Qualcuno potrebbe pensare che il Signore ha detto di non fare nulla. Invece dice: «Rimanete in me e io in voi. Chi rimane in me porta molto frutto». Anche san Paolo, come Giovanni, ha spiegato in tutte le sue Lettere il mistero del dono di Dio: «Che cosa possiedi che tu non l’abbia ricevuto? E se l’hai ricevuto, perché te ne vanti come se non l’avessi ricevuto?» (1Cor 4,7). E poi «Me infelice! Chi mi libererà? Siano rese grazie a Dio per mezzo di Gesù Cristo nostro Signore!» (cf Rm 7,2425).

guarire le ferite

“Ogni tralcio che in me non porta frutto, lo toglie e ogni tralcio che porta frutto, lo pota perché porti più frutto”. Io mi sento quel tralcio. La mia vita è una continua potatura. Senza prove, senza sofferenze, senza tagli la vita non cresce, si rimane egoisti, miseramente chiusi in se stessi. Il cristiano, l’uomo maturo è l’uomo che porta sulla propria pelle le cicatrici della potatura. I tagli non sono una calamità, una disavventura, una tragedia; il taglio è crescita, linfa che matura, misura d’umanità. Una persona senza tagli è priva di sensibilità, incapace di attenzioni; è muta e sorda, rigida, inflessibile.

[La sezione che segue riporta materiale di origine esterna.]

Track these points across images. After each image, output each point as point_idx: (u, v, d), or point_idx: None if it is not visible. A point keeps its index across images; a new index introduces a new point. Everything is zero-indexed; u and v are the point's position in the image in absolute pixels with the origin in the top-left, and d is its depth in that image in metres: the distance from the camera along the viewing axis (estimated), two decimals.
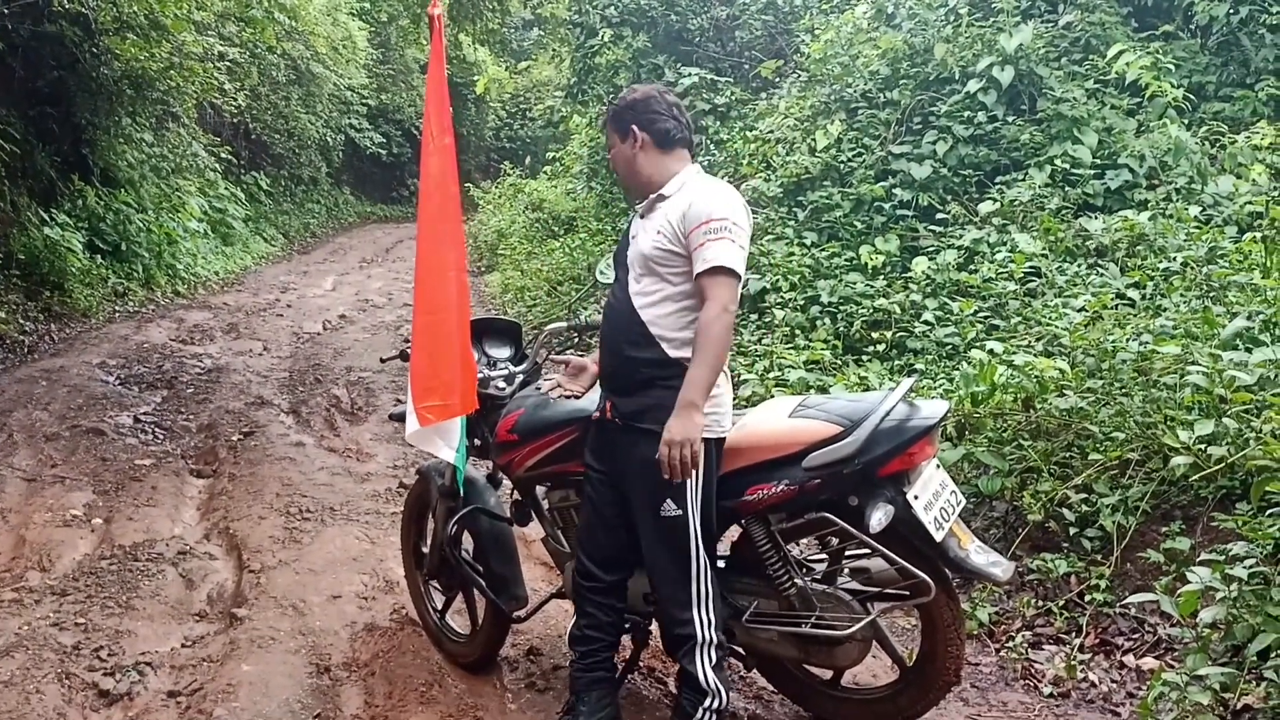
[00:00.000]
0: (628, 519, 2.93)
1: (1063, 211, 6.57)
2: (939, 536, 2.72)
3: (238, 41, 13.02)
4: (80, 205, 10.95)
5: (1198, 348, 4.11)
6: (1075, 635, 3.71)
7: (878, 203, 7.45)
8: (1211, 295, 4.87)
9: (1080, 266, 5.98)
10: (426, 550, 3.74)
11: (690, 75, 10.83)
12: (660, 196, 2.87)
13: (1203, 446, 3.62)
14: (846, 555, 2.97)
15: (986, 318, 5.83)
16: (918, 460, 2.75)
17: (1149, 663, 3.51)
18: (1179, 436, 3.67)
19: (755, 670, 3.29)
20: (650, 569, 2.92)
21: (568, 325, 3.67)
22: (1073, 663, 3.53)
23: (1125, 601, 3.63)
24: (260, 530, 4.81)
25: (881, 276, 6.80)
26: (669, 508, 2.78)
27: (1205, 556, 3.23)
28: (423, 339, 3.26)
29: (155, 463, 5.89)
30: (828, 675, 3.16)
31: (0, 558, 4.54)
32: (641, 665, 3.49)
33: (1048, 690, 3.48)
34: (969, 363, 5.14)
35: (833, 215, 7.54)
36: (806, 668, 3.15)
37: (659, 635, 3.08)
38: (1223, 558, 3.15)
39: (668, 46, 11.83)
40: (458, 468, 3.37)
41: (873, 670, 3.44)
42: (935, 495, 2.77)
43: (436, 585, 3.74)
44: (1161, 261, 5.53)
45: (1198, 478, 3.69)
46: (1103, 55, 7.42)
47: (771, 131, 8.99)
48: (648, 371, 2.80)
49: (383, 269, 15.38)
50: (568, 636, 3.16)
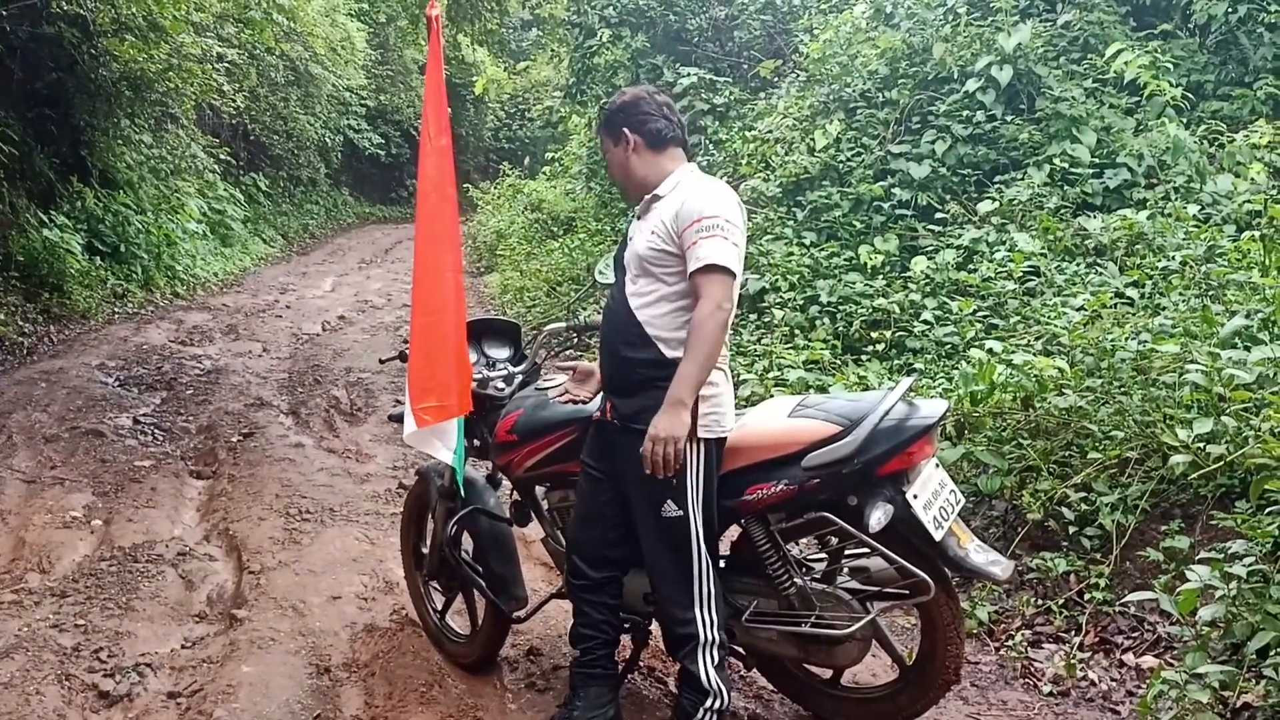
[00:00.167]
0: (620, 518, 2.94)
1: (1061, 211, 6.58)
2: (938, 535, 2.72)
3: (236, 43, 13.03)
4: (79, 207, 10.95)
5: (1196, 346, 4.11)
6: (1075, 634, 3.71)
7: (877, 202, 7.46)
8: (1210, 294, 4.87)
9: (1079, 265, 5.98)
10: (426, 551, 3.74)
11: (689, 75, 10.83)
12: (655, 197, 2.87)
13: (1202, 445, 3.62)
14: (846, 554, 2.97)
15: (985, 317, 5.83)
16: (917, 459, 2.75)
17: (1148, 661, 3.51)
18: (1178, 435, 3.67)
19: (755, 670, 3.29)
20: (651, 569, 2.92)
21: (567, 326, 3.67)
22: (1072, 661, 3.53)
23: (1125, 600, 3.63)
24: (260, 531, 4.81)
25: (880, 276, 6.80)
26: (670, 508, 2.78)
27: (1204, 555, 3.23)
28: (420, 340, 3.26)
29: (155, 464, 5.89)
30: (827, 674, 3.16)
31: (0, 559, 4.54)
32: (641, 665, 3.49)
33: (1047, 689, 3.48)
34: (968, 362, 5.14)
35: (832, 215, 7.54)
36: (806, 667, 3.15)
37: (659, 635, 3.08)
38: (1222, 556, 3.15)
39: (666, 47, 11.83)
40: (456, 469, 3.37)
41: (872, 669, 3.44)
42: (934, 494, 2.77)
43: (436, 586, 3.74)
44: (1160, 260, 5.54)
45: (1197, 476, 3.69)
46: (1101, 54, 7.43)
47: (770, 131, 9.00)
48: (645, 372, 2.80)
49: (382, 270, 15.37)
50: (569, 635, 3.17)
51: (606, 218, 12.02)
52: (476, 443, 3.54)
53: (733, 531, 3.06)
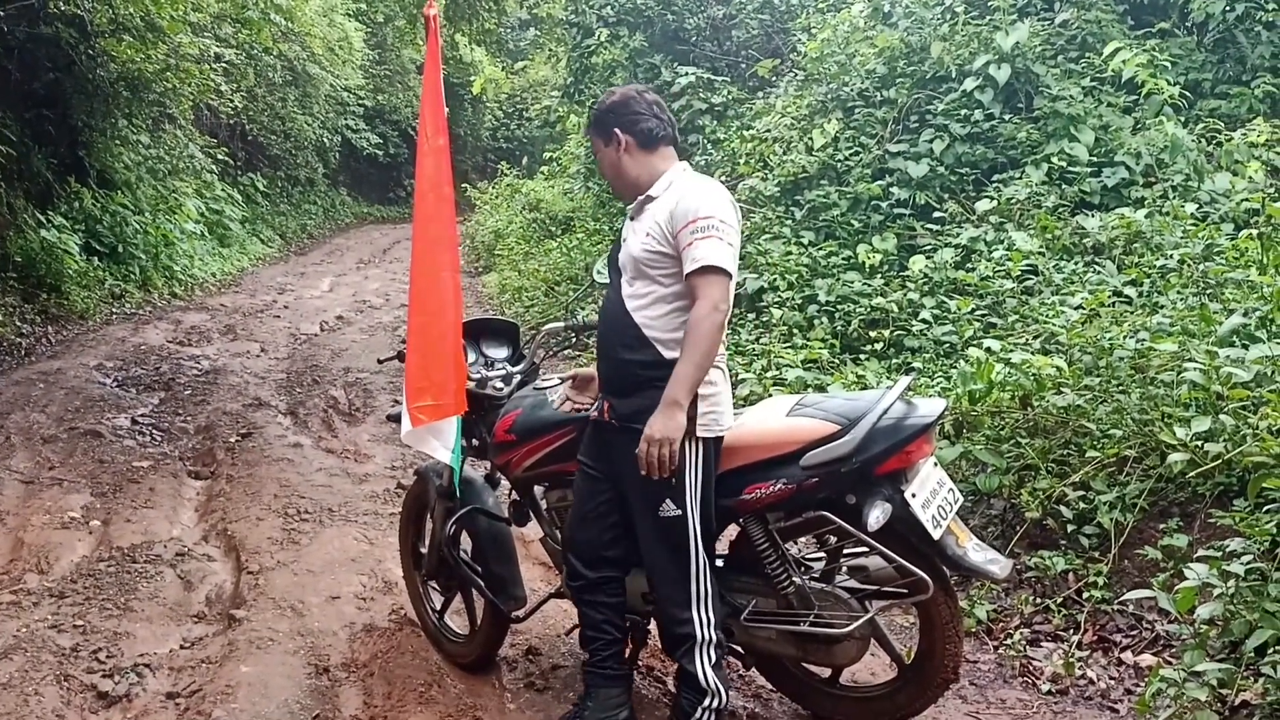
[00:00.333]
0: (617, 517, 2.94)
1: (1060, 209, 6.58)
2: (937, 534, 2.72)
3: (234, 43, 13.03)
4: (77, 207, 10.94)
5: (1195, 345, 4.12)
6: (1073, 632, 3.71)
7: (875, 201, 7.46)
8: (1208, 292, 4.88)
9: (1077, 264, 5.98)
10: (425, 551, 3.74)
11: (687, 75, 10.83)
12: (649, 198, 2.87)
13: (1200, 443, 3.62)
14: (844, 553, 2.97)
15: (984, 316, 5.84)
16: (915, 458, 2.75)
17: (1147, 659, 3.51)
18: (1176, 433, 3.68)
19: (754, 669, 3.29)
20: (649, 569, 2.92)
21: (565, 325, 3.67)
22: (1071, 660, 3.53)
23: (1123, 598, 3.63)
24: (258, 531, 4.81)
25: (879, 275, 6.80)
26: (668, 508, 2.78)
27: (1203, 553, 3.24)
28: (416, 340, 3.26)
29: (153, 464, 5.89)
30: (826, 673, 3.16)
31: None
32: (641, 665, 3.49)
33: (1046, 687, 3.48)
34: (966, 361, 5.14)
35: (830, 214, 7.55)
36: (805, 666, 3.15)
37: (658, 635, 3.08)
38: (1220, 554, 3.15)
39: (664, 46, 11.83)
40: (454, 468, 3.37)
41: (871, 668, 3.44)
42: (933, 493, 2.77)
43: (435, 586, 3.74)
44: (1158, 259, 5.54)
45: (1195, 474, 3.70)
46: (1099, 53, 7.43)
47: (768, 131, 8.99)
48: (643, 373, 2.80)
49: (380, 270, 15.37)
50: (578, 637, 3.18)
51: (605, 217, 12.01)
52: (475, 442, 3.55)
53: (731, 531, 3.06)
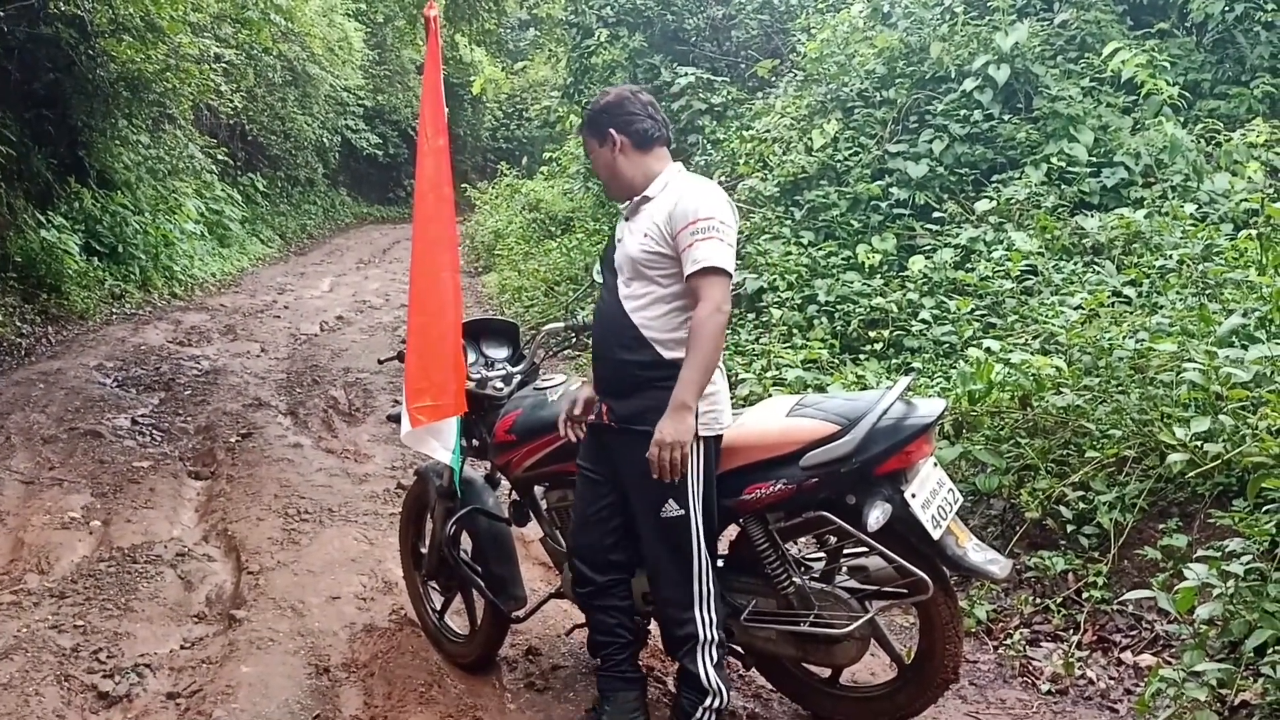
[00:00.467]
0: (620, 519, 2.93)
1: (1059, 210, 6.59)
2: (936, 534, 2.72)
3: (234, 43, 13.03)
4: (77, 207, 10.94)
5: (1194, 345, 4.12)
6: (1073, 632, 3.72)
7: (874, 201, 7.46)
8: (1207, 293, 4.88)
9: (1076, 264, 5.99)
10: (425, 551, 3.74)
11: (686, 75, 10.83)
12: (645, 198, 2.86)
13: (1199, 443, 3.62)
14: (844, 554, 2.97)
15: (983, 316, 5.84)
16: (915, 459, 2.75)
17: (1146, 659, 3.51)
18: (1175, 434, 3.68)
19: (754, 669, 3.29)
20: (652, 569, 2.92)
21: (565, 325, 3.67)
22: (1071, 660, 3.54)
23: (1123, 598, 3.63)
24: (259, 532, 4.81)
25: (878, 275, 6.80)
26: (671, 508, 2.78)
27: (1202, 553, 3.24)
28: (416, 340, 3.26)
29: (153, 465, 5.89)
30: (826, 673, 3.16)
31: None
32: (641, 665, 3.49)
33: (1046, 687, 3.48)
34: (966, 361, 5.14)
35: (829, 214, 7.55)
36: (805, 666, 3.16)
37: (659, 635, 3.08)
38: (1220, 554, 3.15)
39: (664, 46, 11.82)
40: (454, 468, 3.37)
41: (871, 668, 3.44)
42: (933, 493, 2.77)
43: (435, 586, 3.74)
44: (1158, 259, 5.54)
45: (1194, 474, 3.70)
46: (1098, 53, 7.44)
47: (768, 131, 8.99)
48: (642, 374, 2.80)
49: (380, 270, 15.37)
50: (586, 645, 3.17)
51: (604, 217, 12.01)
52: (475, 443, 3.55)
53: (731, 531, 3.06)
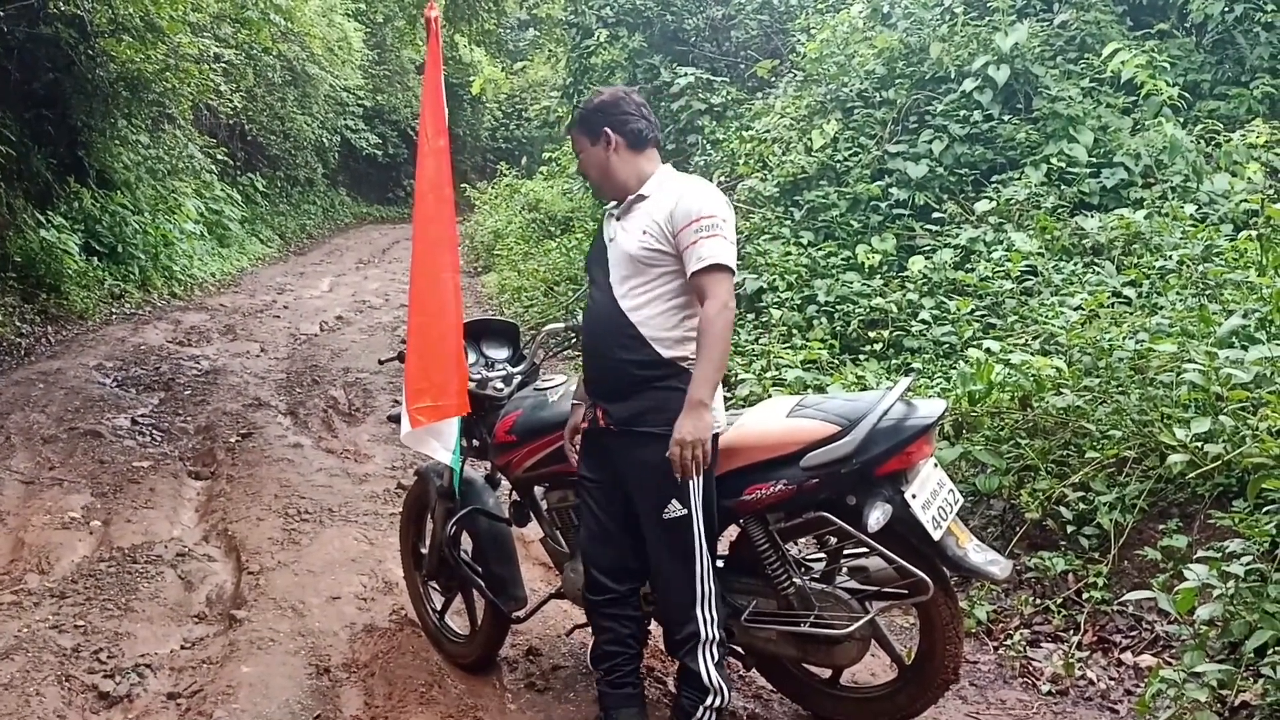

Afferma Henri J.M. Nouwen: “Nessuno sfugge alla possibilità d’essere ferito. Siamo tutte persone ferite, fisicamente, psicologicamente, mentalmente, spiritualmente”. La domanda principale non è: “Come possiamo nascondere le nostre ferite?», affinché non ne siamo imbarazzati, ma: «Come possiamo mettere le nostre ferite al servizio degli altri? ».
Quando le ferite cessano di essere una fonte di vergogna, e diventano fonte di guarigione, diventiamo dei guaritori feriti.” La ferita mi rende un redento cioè un uomo capace di guarire le infermità, di capire l’altro quando giace esamine sulla strada che da Gerusalemme scende verso Gerico; il taglio mi rende partecipe, mi fa entrare nel mistero profondo della mia e dell’altrui anima. La potatura diventa indispensabile per crescere nell’ottica della comprensione, crea uno squarcio attraverso il quale il mio orizzonte si dilata e diventa punto di incontro con il fratello, luogo sublime dove il cielo bacia la terra.